Material
>> BEGIN
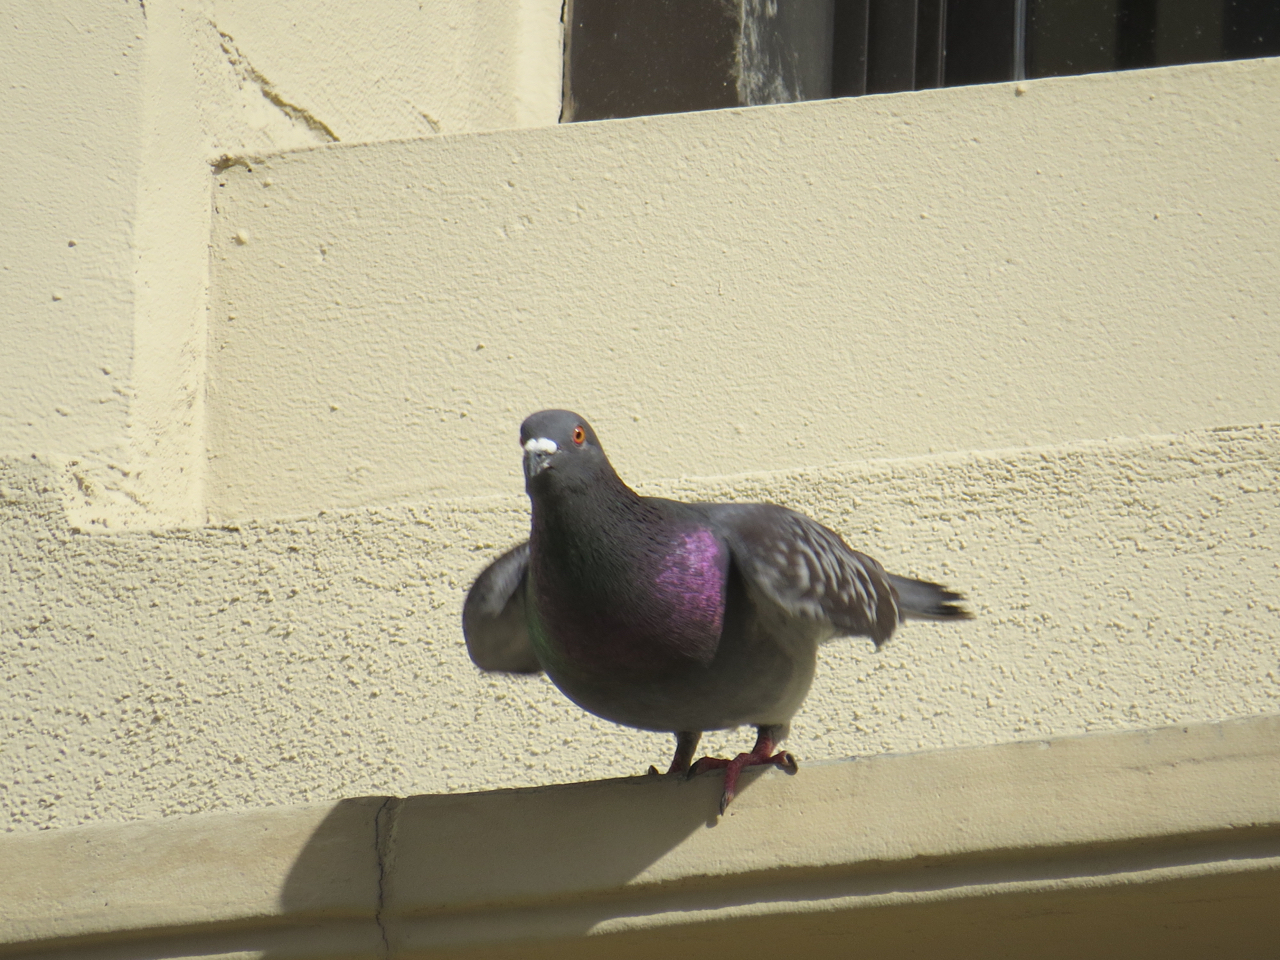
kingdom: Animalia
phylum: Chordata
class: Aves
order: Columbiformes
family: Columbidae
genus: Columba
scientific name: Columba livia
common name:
>> END
Please update every entry by replacing "common name" with "vernacular name" and keeping everything else the same. Leave out the pictures.

kingdom: Animalia
phylum: Chordata
class: Aves
order: Columbiformes
family: Columbidae
genus: Columba
scientific name: Columba livia
vernacular name:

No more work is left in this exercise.